For starters you seldom see oral sex in films; unless of course it’s a porno that you’re watching. Strange isn’t it, you see full blown sex in the movies all the time, but a cheeky bit of fellatio? Never.
Then you remember back to your old school days. When you discussed the four bases; 1) kissing 2) touching 3) oral and 4) sex. In that order. I don’t know about you but I assumed that was the order leading to increasing pleasure? I assumed that as you moved through the bases each previous base diminished in value. My parents and others used to say as a warning mantra; “you know what all boys want…they want to get into your pants.” Pants, always pants. It was never, your mouth.
So it came somewhat as a shock to discover that oral sex is a biggie on the guy’s want list.
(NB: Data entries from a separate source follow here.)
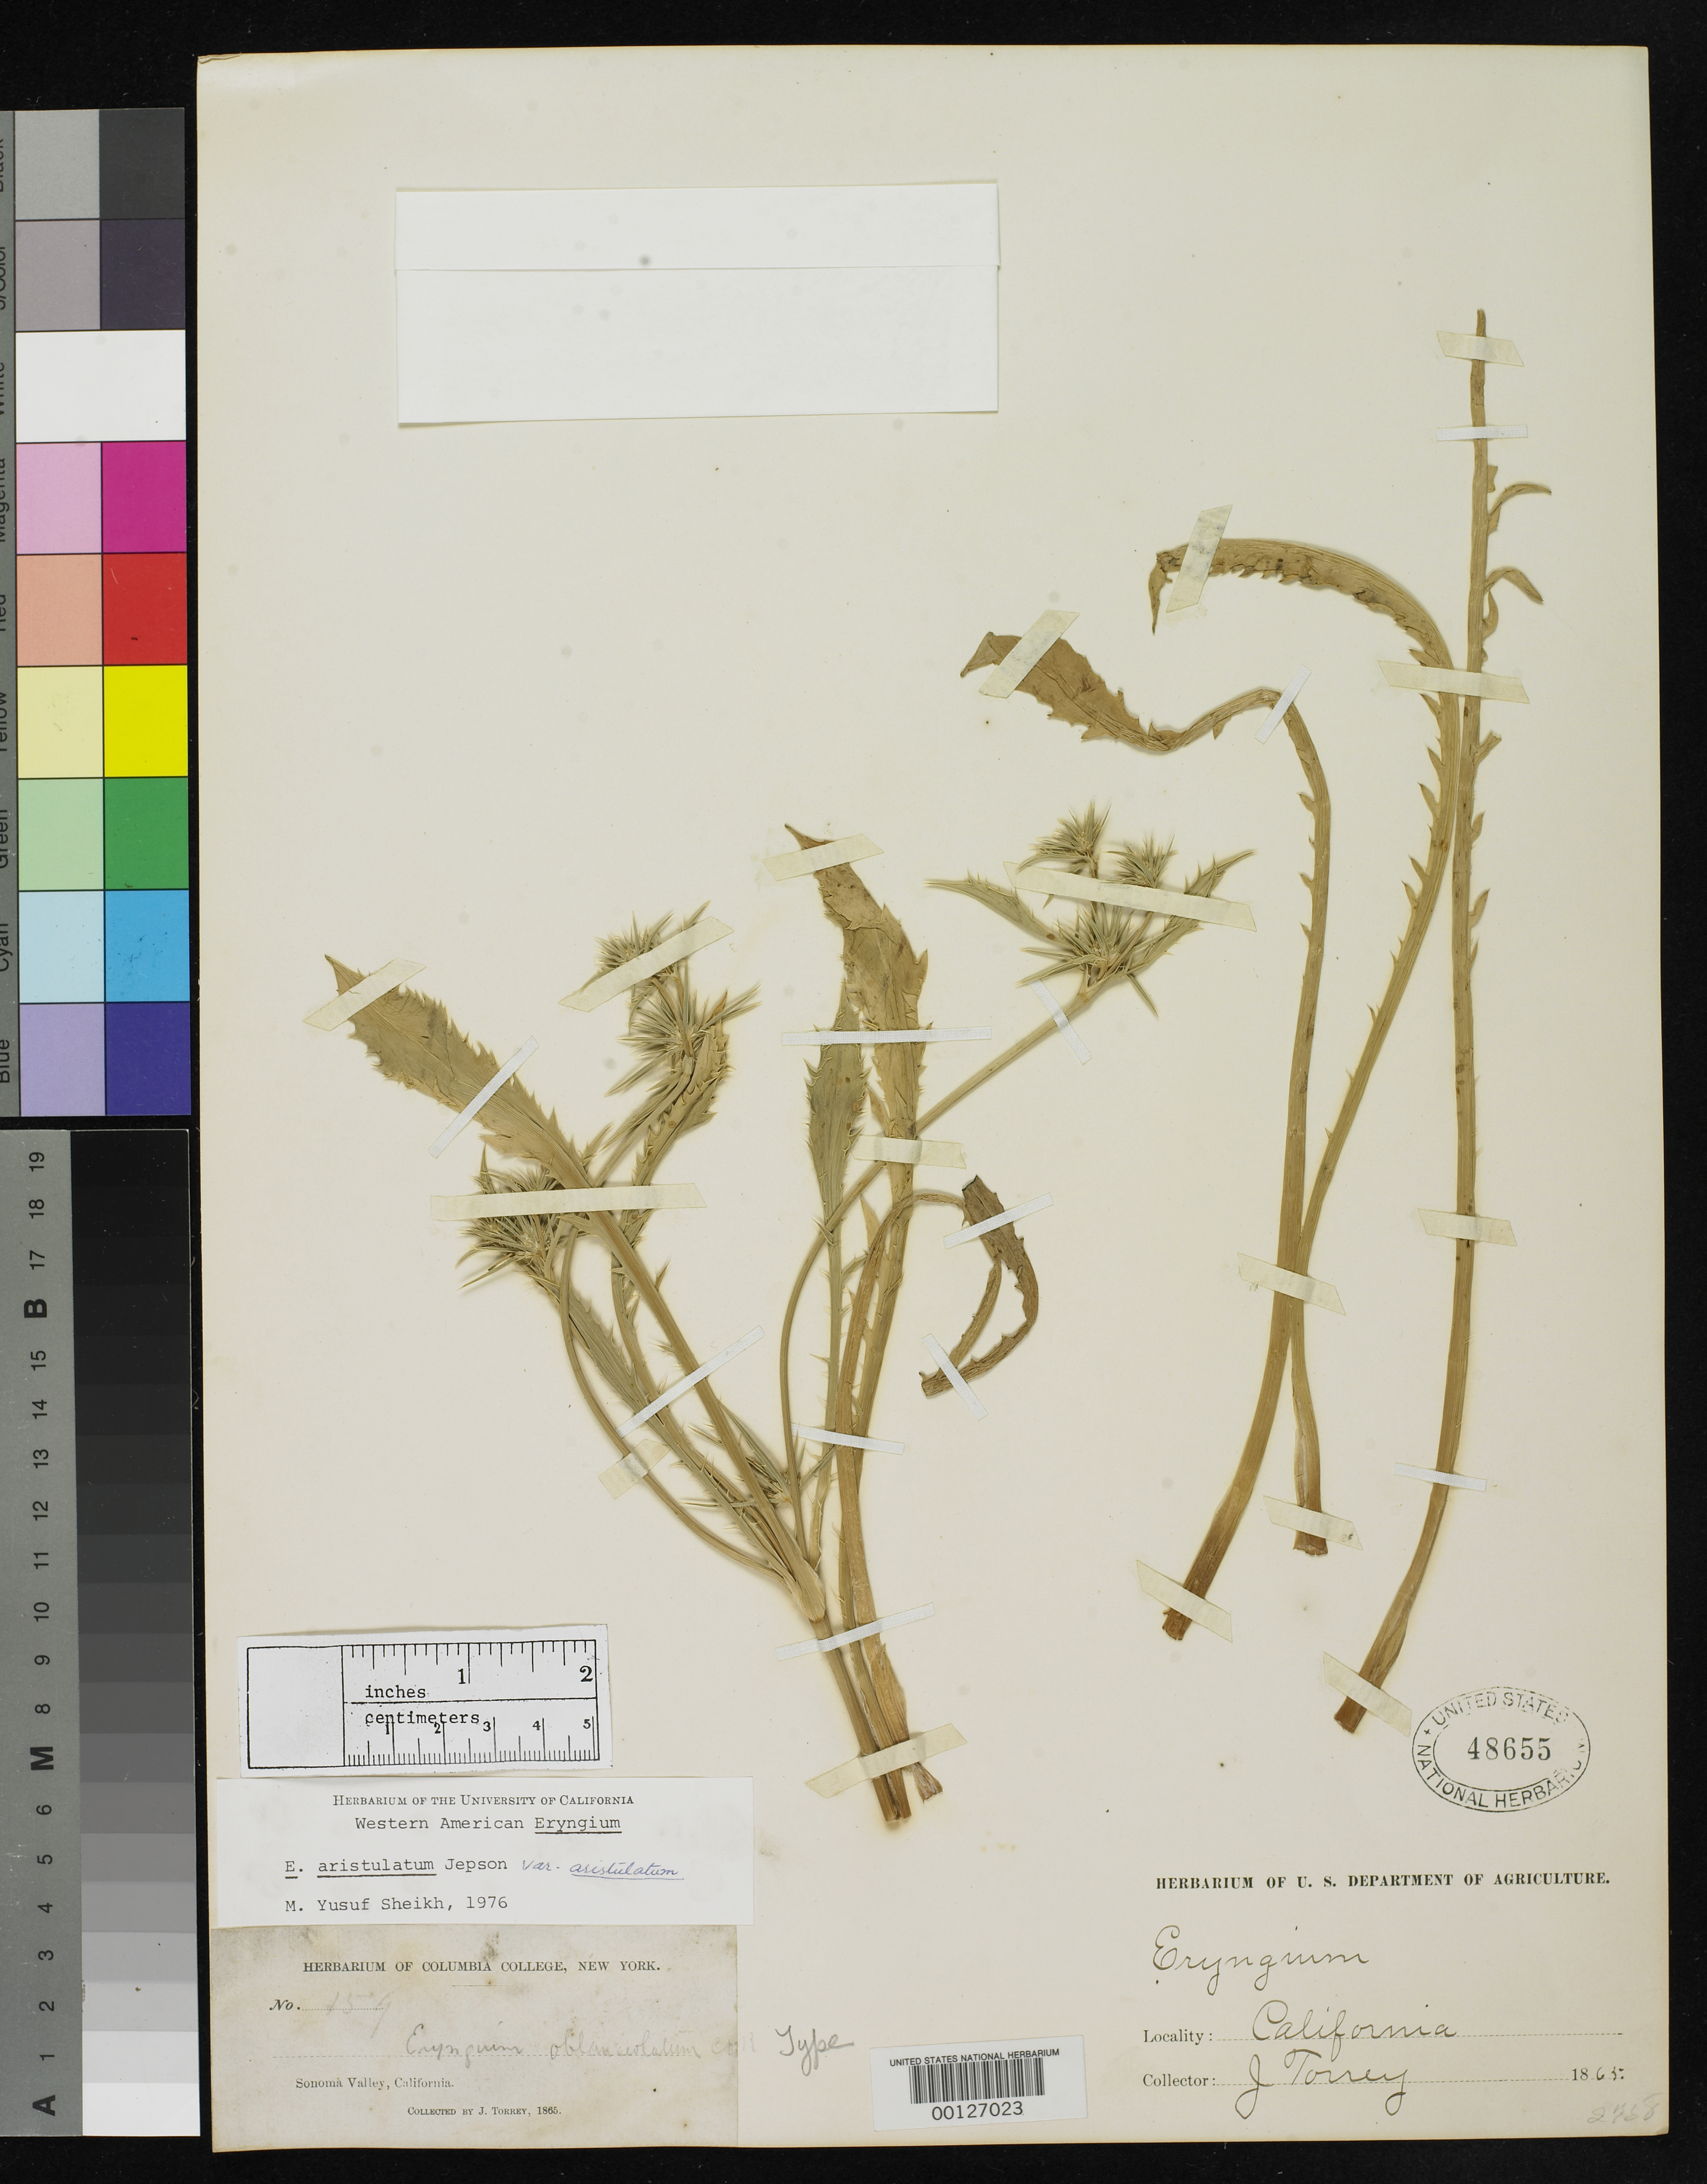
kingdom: Plantae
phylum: Tracheophyta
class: Magnoliopsida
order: Apiales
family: Apiaceae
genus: Eryngium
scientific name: Eryngium oblanceolatum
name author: J.M. Coult. & Rose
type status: Type Collection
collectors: J. Torrey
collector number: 159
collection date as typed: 1865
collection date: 1865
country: United States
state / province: California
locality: Sonoma Valley.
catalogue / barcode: US 48655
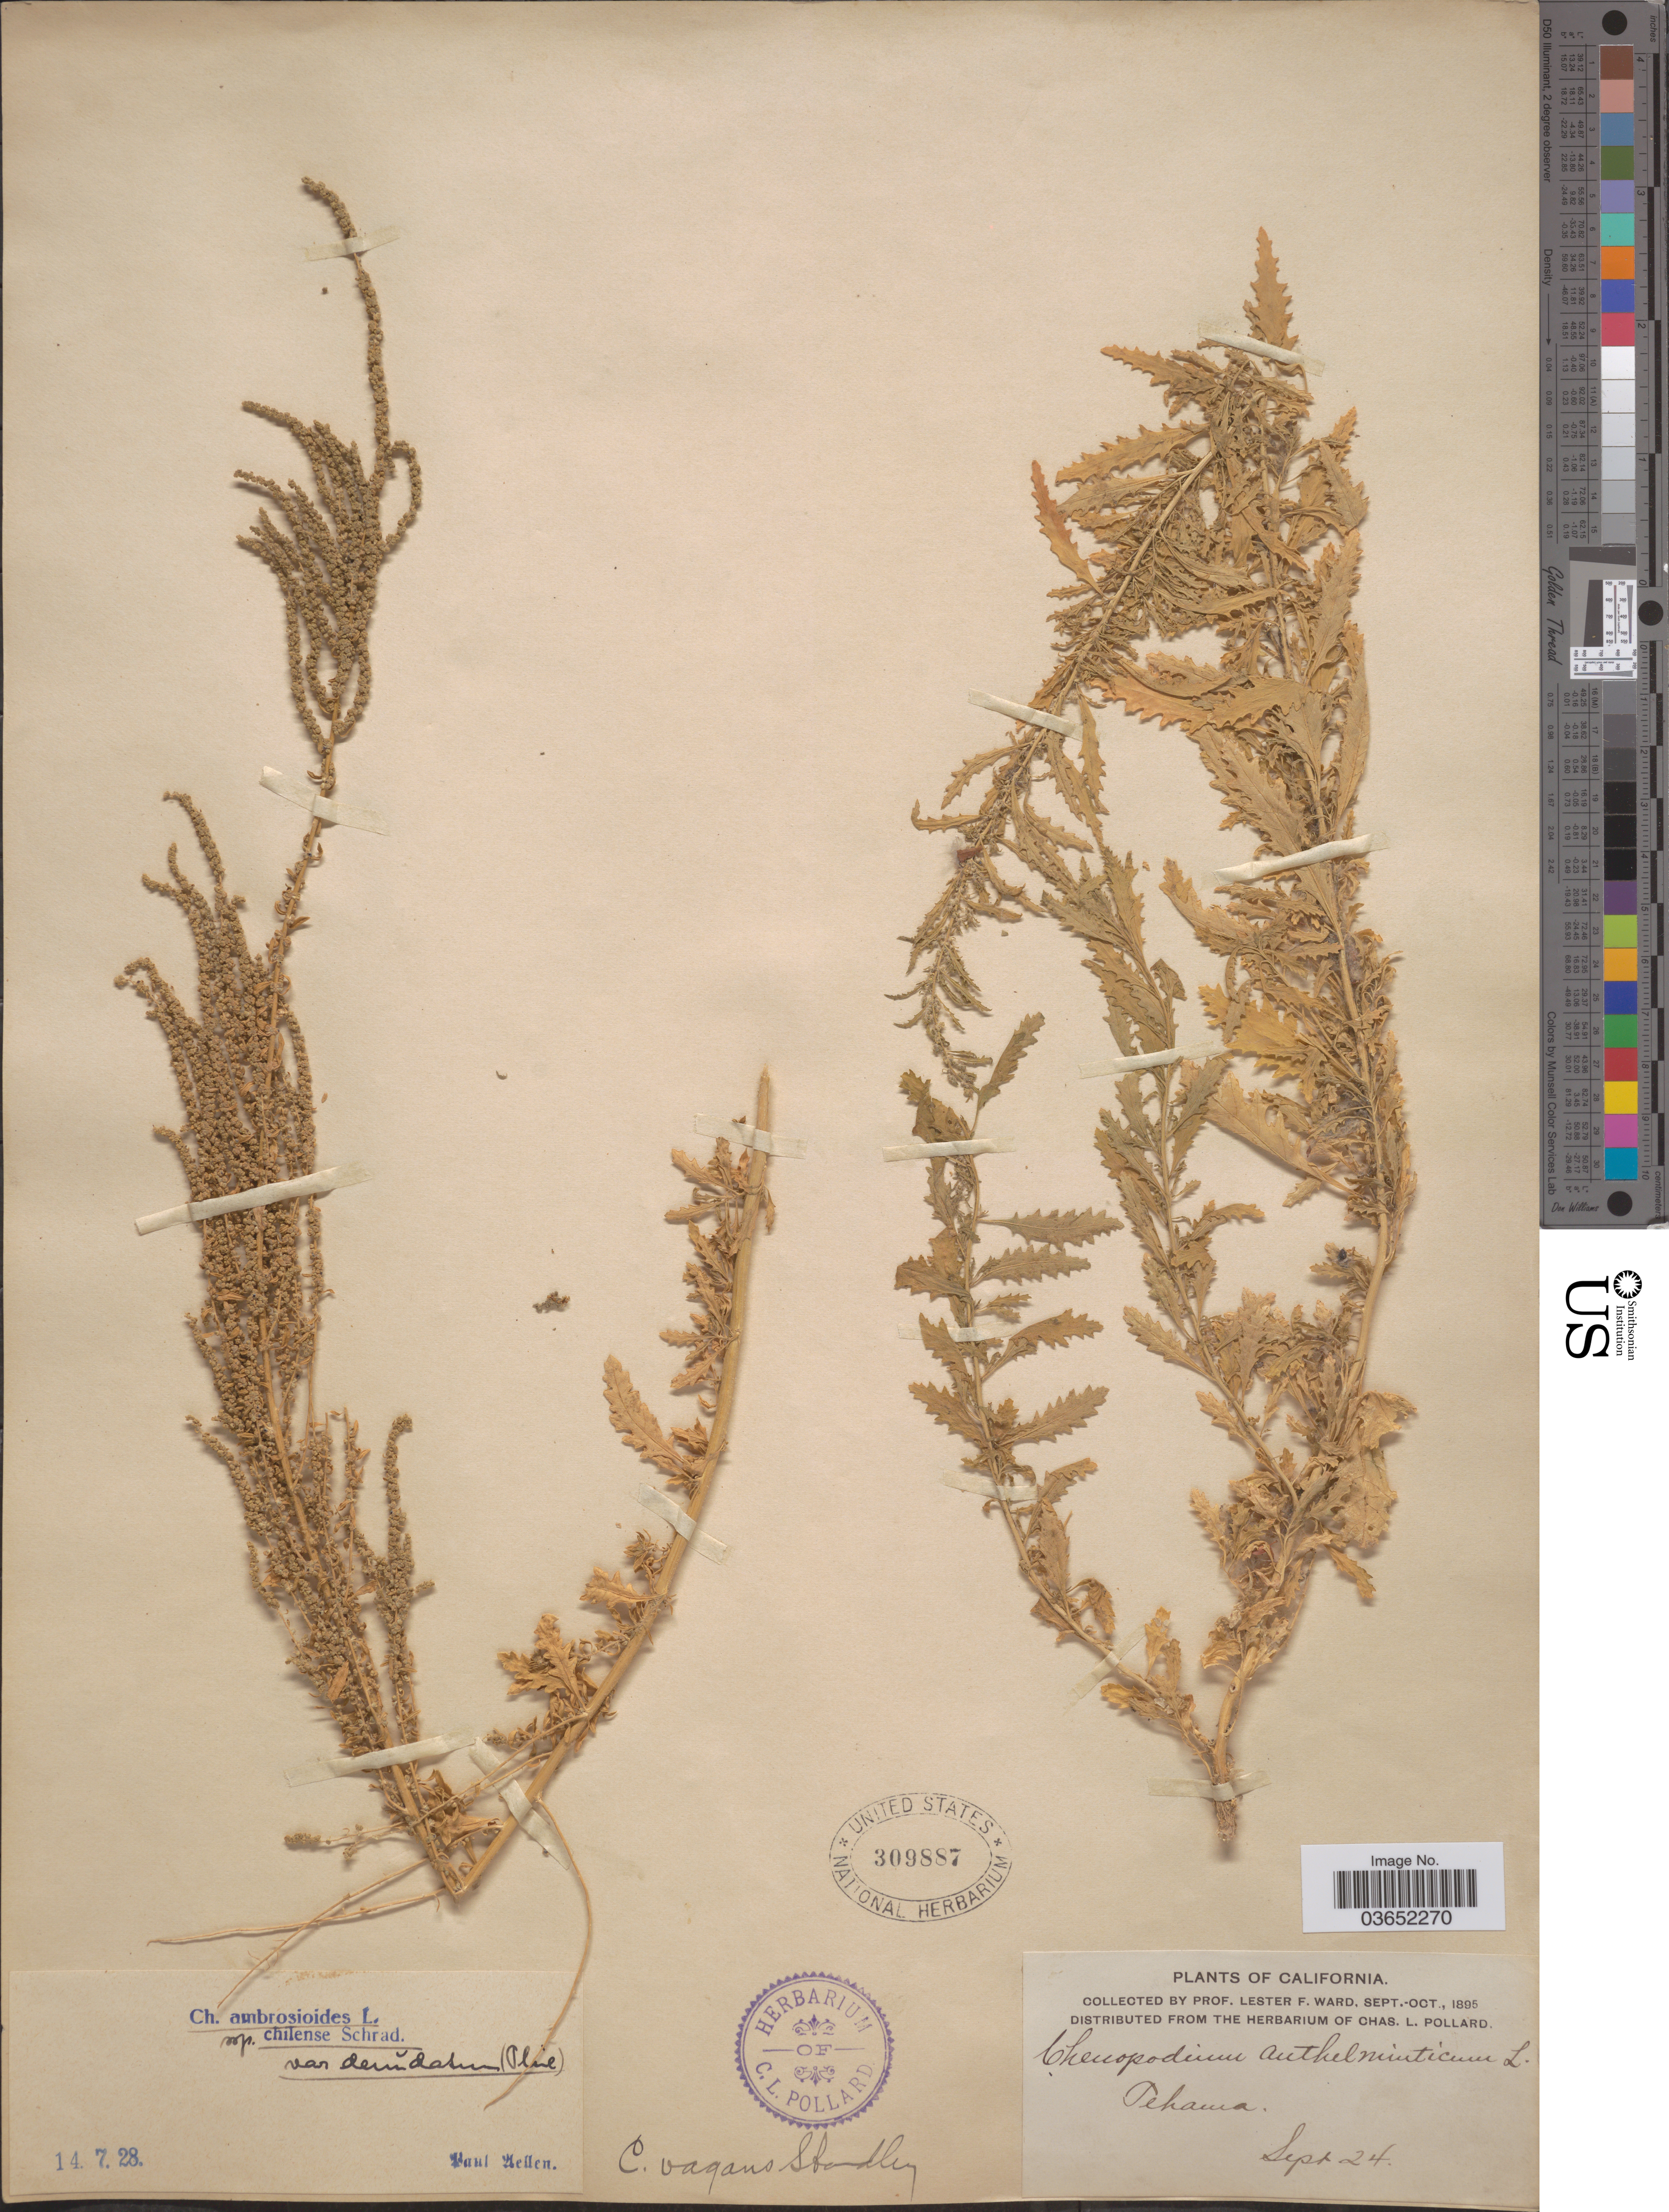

Before sex, sometimes instead of sex and- surprisingly at the end of sex. The latter was something I certainly didn’t sign up for!
Let me get this right….you want a blowjob before we get down and dirty…and then just before the key moment you want us to interrupt (our mutually beneficial) sex in order for me to give you another blowjob (solely for your benefit) so that you can finish in my mouth??
Remind me again, why they harped on about pregnancy during sexual education when this was the sort of behaviour I had yet to face? No risk of babies if I’m letting you finish in my mouth!
My school days were misguided. Base three is acceptable at
any ALL times. It need not follow or precede anything. Yes, yet another little shocker, for us ladies.
So, I thank you mum and dad, for the all girl convent education. You postponed my sexual development a little, put off the discovery of these five little sexual surprises for a few years…maybe, just maybe, your decision was smarter than I first thought.